De esta manera tanto los objetos que arman un pequeño universo y la presencia de un tercero van tramando un nuevo dibujo en cada movimiento del film. Un nuevo elemento, además del perfume nombrado, pasará a unir el universo de ambos, a través de la figura de ese tercero, que mediante un dialogo tácito, afianza el recorrido de la misma mano sobre el cuerpo de Maite, en una suerte de continuidad de la propia mirada del hombre que guarda, expectante y silencioso, en prisión.
Son siete los años que Vincent deberá pasar en la cárcel. Son infinitas las horas que ella deberá soportar en su soledad, dominada por una precaria situación económica y guardiana de un niño que habita en la casa de enfrente. La mirada del niño funciona por momentos como la voz de una conciencia social, que comienza a interrogarse sobre ese otro que ahora naturalmente conecta la prolongación de un acto de amor; sujeto al juicio crítico de algunos espectadores, quienes ofuscados van dejando la sala.

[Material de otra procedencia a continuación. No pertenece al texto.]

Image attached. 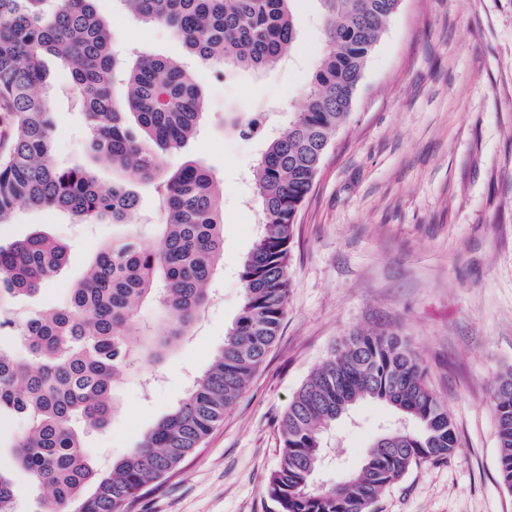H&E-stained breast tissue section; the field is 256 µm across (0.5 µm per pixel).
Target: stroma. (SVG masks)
Returning <instances> with one entry per match:
<instances>
[{
    "label": "stroma",
    "instance_id": "stroma-1",
    "mask_svg": "<svg viewBox=\"0 0 512 512\" xmlns=\"http://www.w3.org/2000/svg\"><path fill=\"white\" fill-rule=\"evenodd\" d=\"M97 7L117 48L187 59L165 26L136 22L119 0H97ZM294 9L298 38L273 72L191 64L207 92V116L167 162L176 168L195 159L223 183L217 300L189 341L117 382L111 425L85 439L98 465L125 455L177 405L241 311L238 268L257 233L249 173L262 143L228 130L225 118L266 112L275 124L300 107L324 33L318 0H296ZM45 67L54 162L82 164L111 186L119 173L90 152L84 108L65 65L49 56ZM37 228L66 243L70 260L35 297L14 303L20 317L65 300L99 249L123 232L22 207L0 225V245ZM290 275L281 333L249 386L133 512H275L266 485L282 446L277 420L336 344L356 333L409 341L458 439L448 461L409 472L373 512H512V493L499 481L490 399L498 375L512 368V0H401L297 216ZM394 421L383 404L356 405L326 433L316 484L342 482ZM20 429L17 422L0 425V472L15 484L14 512H39L42 492L10 450Z\"/></svg>",
    "mask_w": 512,
    "mask_h": 512
}]
</instances>
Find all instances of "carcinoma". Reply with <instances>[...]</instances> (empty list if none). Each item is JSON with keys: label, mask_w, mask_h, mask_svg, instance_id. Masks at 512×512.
<instances>
[{"label": "carcinoma", "mask_w": 512, "mask_h": 512, "mask_svg": "<svg viewBox=\"0 0 512 512\" xmlns=\"http://www.w3.org/2000/svg\"><path fill=\"white\" fill-rule=\"evenodd\" d=\"M0 0V112L9 132L0 149V224L16 210L47 209L76 224L126 226L101 247L71 288L67 305L18 322L11 302L45 287L67 264L64 243L36 229L0 246V420L26 424L11 448L32 483L48 491L42 512H130L149 487L177 470L224 421L279 336L291 286L290 244L297 215L321 161L346 123L368 59L400 0H320L325 48L302 108L263 141L254 173L258 233L239 265L243 303L208 370L123 457L105 468L88 456L85 436L117 408L114 382L158 362L192 335L224 265L223 188L202 164L167 169V154L195 137L206 93L181 63L143 52L129 60L111 48L95 0ZM130 16L166 26L196 59L226 69L269 72L296 40V0H120ZM60 58L80 91L90 151L127 181L147 182L167 212L160 245L131 222L137 193L124 183L104 191L90 169L53 161L47 100L36 93L43 57ZM264 118L234 113L228 127L257 136ZM158 304L166 331L136 317ZM387 404L399 423L364 452L341 484L316 487L322 433L355 404ZM498 464L512 491V370L492 388ZM280 461L268 479L277 512H371L410 470L451 458L457 434L408 341L395 333L347 337L292 396L279 418ZM16 491L0 473V512Z\"/></svg>", "instance_id": "cac0c4a2"}]
</instances>
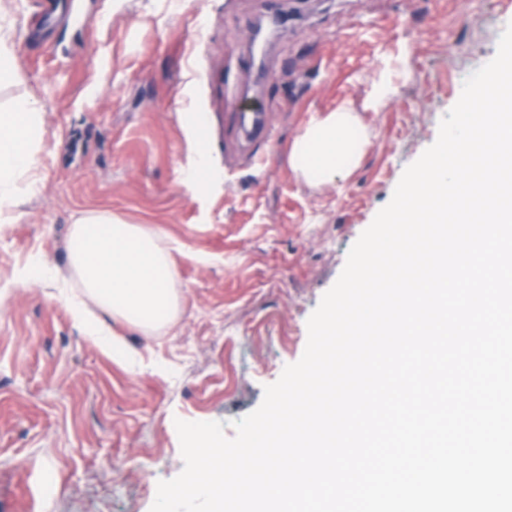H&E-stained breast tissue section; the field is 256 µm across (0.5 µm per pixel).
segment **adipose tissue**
<instances>
[{
	"label": "adipose tissue",
	"mask_w": 512,
	"mask_h": 512,
	"mask_svg": "<svg viewBox=\"0 0 512 512\" xmlns=\"http://www.w3.org/2000/svg\"><path fill=\"white\" fill-rule=\"evenodd\" d=\"M38 131V114L28 102L17 101L0 112V199L30 170ZM367 143L357 114L341 109L308 123L291 144L290 163L298 175L330 183L357 164Z\"/></svg>",
	"instance_id": "ef3b65f1"
}]
</instances>
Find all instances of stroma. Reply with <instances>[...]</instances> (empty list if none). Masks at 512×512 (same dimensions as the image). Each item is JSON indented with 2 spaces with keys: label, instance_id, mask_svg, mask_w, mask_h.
<instances>
[{
  "label": "stroma",
  "instance_id": "1",
  "mask_svg": "<svg viewBox=\"0 0 512 512\" xmlns=\"http://www.w3.org/2000/svg\"><path fill=\"white\" fill-rule=\"evenodd\" d=\"M37 2L0 0L17 64L0 108L26 99L40 114L33 165L0 203V512H150L158 482L184 466L176 420L234 436L233 420L301 358L350 248L434 144L466 77L495 57L512 11L81 0L78 21L44 41ZM252 104L268 128L247 143ZM340 108L369 143L335 184L307 183L290 145ZM88 210L158 232L176 270L168 327L105 317L122 357L72 312L68 237Z\"/></svg>",
  "mask_w": 512,
  "mask_h": 512
}]
</instances>
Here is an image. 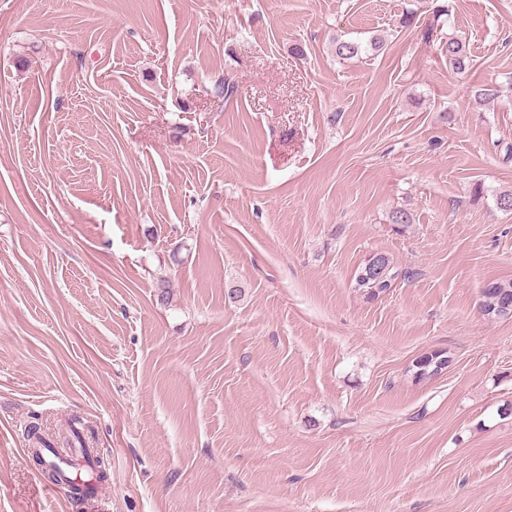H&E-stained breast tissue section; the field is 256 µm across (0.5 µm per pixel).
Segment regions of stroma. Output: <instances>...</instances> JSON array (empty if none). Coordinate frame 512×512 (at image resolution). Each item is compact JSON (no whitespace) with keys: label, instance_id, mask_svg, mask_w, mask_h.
<instances>
[{"label":"stroma","instance_id":"1","mask_svg":"<svg viewBox=\"0 0 512 512\" xmlns=\"http://www.w3.org/2000/svg\"><path fill=\"white\" fill-rule=\"evenodd\" d=\"M510 189L512 0H0V512H512ZM448 64L456 72H464L470 65V59L466 52V45L457 38H448L446 45ZM382 255L384 266L387 268V276L383 280H381L382 284L379 288L382 289V293H386L390 288H392L393 284L402 275V271H400L393 260L384 253H377ZM377 254L370 255L366 259V274H363L364 280L367 281L366 285H376L377 281L373 283H369L370 280H375V271L378 270V266L380 263L379 256ZM481 312L488 319L507 318L512 315V279L495 280L482 291ZM440 359H443L444 361L446 360L447 362L449 361L448 357L443 356V353L441 352H432L416 358L408 370L409 372H412V380L415 382H422L433 378L436 374V371H433L435 367L434 363Z\"/></svg>","mask_w":512,"mask_h":512}]
</instances>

Como la figura de una mujer fugaz, así se va delineando el personaje femenino de esta historia, que se sostiene, igualmente en ese venir y regresar, dos veces a la semana, de la prisión. Para ello, su realizador plantea un montaje que va marcando la confirmación del personaje, en ese movimiento, que en más de una oportunidad, entre ir y volver, requiere de un mismo encuadre, de una similar angulación.
Podemos pensar a Siete años como un film minimalista que pone el acento de la trayectoria de la mirada y de la mano de cada uno de sus personajes, como asimismo en el tono, por momento susurrante, que nos recuerda ciertos instantes del film de Francois Ozon, Tiempos de vivir. Y al volver sobre aquel otro objeto que pasaba a conectar ambos espacios, un grabador, vemos cómo otro de los sentidos, además del olfato, se va potenciando desde cada nueva cita.

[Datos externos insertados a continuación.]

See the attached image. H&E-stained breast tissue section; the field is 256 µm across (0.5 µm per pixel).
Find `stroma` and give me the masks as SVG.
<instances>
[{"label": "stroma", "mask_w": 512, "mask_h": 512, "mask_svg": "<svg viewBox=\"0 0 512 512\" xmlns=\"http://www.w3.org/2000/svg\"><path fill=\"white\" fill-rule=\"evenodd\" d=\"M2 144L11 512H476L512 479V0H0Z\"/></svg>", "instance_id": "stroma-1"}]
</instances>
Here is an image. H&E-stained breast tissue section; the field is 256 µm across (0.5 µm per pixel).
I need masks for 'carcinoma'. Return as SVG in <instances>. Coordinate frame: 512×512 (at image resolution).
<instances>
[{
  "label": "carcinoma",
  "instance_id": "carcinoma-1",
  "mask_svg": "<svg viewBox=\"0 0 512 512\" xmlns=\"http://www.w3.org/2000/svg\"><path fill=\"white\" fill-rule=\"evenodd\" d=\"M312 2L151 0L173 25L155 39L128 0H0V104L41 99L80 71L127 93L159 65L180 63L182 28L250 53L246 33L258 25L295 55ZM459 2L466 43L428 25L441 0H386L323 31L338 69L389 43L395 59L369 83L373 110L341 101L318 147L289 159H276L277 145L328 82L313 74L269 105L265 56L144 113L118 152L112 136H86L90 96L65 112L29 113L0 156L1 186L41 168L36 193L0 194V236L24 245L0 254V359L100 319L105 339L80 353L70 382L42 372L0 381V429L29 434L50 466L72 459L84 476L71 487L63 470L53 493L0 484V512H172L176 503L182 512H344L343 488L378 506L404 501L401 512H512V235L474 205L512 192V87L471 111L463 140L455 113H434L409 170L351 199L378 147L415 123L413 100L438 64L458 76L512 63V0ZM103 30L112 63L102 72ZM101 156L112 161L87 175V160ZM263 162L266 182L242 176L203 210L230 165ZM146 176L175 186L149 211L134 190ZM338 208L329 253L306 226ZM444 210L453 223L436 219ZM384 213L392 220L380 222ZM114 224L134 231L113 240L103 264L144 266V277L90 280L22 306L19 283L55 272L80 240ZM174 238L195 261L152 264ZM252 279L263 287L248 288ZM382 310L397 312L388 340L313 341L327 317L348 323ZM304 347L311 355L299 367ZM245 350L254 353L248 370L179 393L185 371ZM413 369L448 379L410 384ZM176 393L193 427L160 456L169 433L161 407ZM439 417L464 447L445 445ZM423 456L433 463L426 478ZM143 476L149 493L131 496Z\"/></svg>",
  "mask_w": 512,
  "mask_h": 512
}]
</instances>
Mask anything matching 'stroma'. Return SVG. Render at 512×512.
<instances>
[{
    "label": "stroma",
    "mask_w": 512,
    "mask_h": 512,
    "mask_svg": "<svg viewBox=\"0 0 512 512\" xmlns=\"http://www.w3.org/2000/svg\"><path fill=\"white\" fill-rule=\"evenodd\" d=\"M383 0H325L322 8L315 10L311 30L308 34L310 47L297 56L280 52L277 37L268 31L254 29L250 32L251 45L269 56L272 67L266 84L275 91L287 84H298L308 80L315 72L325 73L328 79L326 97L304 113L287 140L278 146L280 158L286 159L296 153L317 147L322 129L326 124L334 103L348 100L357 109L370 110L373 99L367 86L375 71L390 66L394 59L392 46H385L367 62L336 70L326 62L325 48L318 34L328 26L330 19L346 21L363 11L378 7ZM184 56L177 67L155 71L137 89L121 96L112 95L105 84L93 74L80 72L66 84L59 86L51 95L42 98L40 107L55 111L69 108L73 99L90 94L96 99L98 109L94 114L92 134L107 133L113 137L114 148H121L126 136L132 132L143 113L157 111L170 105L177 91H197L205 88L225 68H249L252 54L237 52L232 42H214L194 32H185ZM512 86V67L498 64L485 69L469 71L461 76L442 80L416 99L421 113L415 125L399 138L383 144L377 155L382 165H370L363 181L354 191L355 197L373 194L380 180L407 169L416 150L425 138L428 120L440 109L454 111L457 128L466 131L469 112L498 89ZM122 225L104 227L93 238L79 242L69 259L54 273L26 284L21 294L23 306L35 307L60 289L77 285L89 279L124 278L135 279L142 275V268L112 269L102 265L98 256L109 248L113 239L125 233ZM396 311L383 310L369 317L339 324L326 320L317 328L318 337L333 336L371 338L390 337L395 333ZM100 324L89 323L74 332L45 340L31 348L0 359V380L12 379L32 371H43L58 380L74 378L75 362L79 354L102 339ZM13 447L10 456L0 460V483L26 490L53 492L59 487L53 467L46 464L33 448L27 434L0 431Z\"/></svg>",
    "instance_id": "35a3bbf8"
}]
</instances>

La crítica subrayó la capacidad del modo en que su director, Jean Pascal Hattu, narra su historia, por el concepto de espacio dramático y por su particular sutileza que se recorta sobre esa mirada detenida profunda, como penetrando la misma imagen, que el relato va ofreciendo. Por ese particular tratamiento del silencio, del silencio que puebla el alma de estas tres personas.

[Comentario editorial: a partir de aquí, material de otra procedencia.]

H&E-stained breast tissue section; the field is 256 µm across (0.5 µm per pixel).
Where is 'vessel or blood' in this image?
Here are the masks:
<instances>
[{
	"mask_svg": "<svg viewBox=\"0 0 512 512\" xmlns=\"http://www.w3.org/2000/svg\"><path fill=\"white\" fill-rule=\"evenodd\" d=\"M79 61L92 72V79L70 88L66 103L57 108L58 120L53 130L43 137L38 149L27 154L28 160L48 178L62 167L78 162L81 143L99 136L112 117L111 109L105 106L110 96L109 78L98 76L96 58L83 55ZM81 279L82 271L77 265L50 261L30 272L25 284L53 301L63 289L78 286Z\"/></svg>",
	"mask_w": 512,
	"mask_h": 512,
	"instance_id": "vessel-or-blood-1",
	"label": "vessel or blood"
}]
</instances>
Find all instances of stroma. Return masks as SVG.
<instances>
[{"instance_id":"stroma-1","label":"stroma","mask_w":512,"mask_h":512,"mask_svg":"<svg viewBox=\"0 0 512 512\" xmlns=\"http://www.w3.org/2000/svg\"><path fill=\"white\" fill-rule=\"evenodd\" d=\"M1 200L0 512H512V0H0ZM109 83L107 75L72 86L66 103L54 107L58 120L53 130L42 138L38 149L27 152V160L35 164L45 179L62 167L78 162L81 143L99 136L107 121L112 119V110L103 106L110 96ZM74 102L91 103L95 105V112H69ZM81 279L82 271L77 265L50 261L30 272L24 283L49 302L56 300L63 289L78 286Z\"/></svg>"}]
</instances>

Las gotas de perfume, desde el momento inicial, se van expandiendo lentamente, a lo largo del film. Del toque sensorial olfativo pasamos ahora a la textura y al color rojo, prueba irrefutable de un haber estado allí, extensión de la mirada de Maite a través de ese tercero que no llega a desdibujar jamás, aún en el mismo triángulo, la fuerza omnipresente de ese amor de dos. El tercero, mensajero que péndula su propia esperanza, en cada nuevo encuentro, ha pasado ahora a ser esa línea invisible, necesaria, de acercamiento de dos cuerpos a partir de la comprensión.
Y esto irrita a un sector del público, pese a ese medio tono del film que parecería no poder despertar enojo alguno. Desde las propias palabras de Vincent, que establecen ese pacto secreto, la necesidad de volver a la presencia física, la lejanía del contacto se vuelve relato y escucha, mediando los sonidos jadeantes voluntarios, de la hora del deseo.
Maite no piensa jamás en dejar de ser la señora Giraud. Y en esta dirección, las opciones remiten a solo una: la que reafirma la presencia de Vincent. Por ello este camino, ciertamente ajeno a otras decisiones; por esto esta vía de acercamiento que se abre desde el volcar sobre una prenda una gotas de perfume hasta alcanzar ese plano en rojo, que se asume como plano total, van marcando el crecimiento y el suspense del film desde ese lugar de la mirada y del contacto táctil que identifican la fuerza de este amor.